→ Task inputs:
------------------------

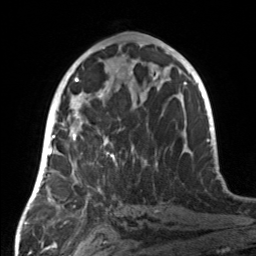
Breast MRI, one axial slice; slice 69 of 160 in the series (ordered by position); cropped to one breast; dynamic contrast-enhanced series, time point 2 of 7 at this slice position (early post-contrast); 3 T; TE 1.7 ms, TR 4.6 ms; 1 mm slice thickness; 256 × 256 image matrix. Female patient.
Structures marked on this image (semi-automatic segmentation, software-assisted and operator-edited):
- enhancing-tissue mask used for the functional tumour volume (all voxels passing the contrast-enhancement thresholds inside the analysis volume; usually the tumour): bounding box <55,107,157,190> (left, top, right, bottom; pixels)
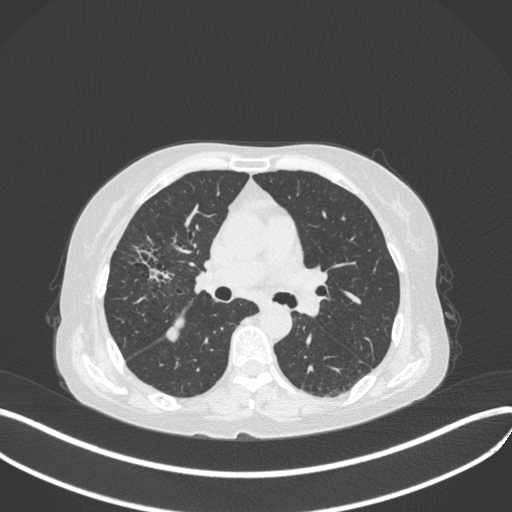
Chest CT, one axial slice; slice 233 of 429 in the series (ordered by position); lung window (W 1500 / L -600 HU); 1 mm slice thickness; 512 × 512 image matrix, field of view 400 × 400 mm. Female patient, age 69 years. Case-level facts recorded for this patient, not image findings: clinical TNM (as recorded): T1b N3 M0.
Outlined on this slice (bounding box drawn by a radiologist):
- lung tumour (recorded histology: small cell carcinoma): bounding box (x1, y1, x2, y2) in pixels: (124, 235, 175, 288)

------------------------

→ Exercise aim:
Search the lines above for the string "bounding" and copy each line that has it.

→ Solution:
- enhancing-tissue mask used for the functional tumour volume (all voxels passing the contrast-enhancement thresholds inside the analysis volume; usually the tumour): bounding box <55,107,157,190> (left, top, right, bottom; pixels)
Outlined on this slice (bounding box drawn by a radiologist):
- lung tumour (recorded histology: small cell carcinoma): bounding box (x1, y1, x2, y2) in pixels: (124, 235, 175, 288)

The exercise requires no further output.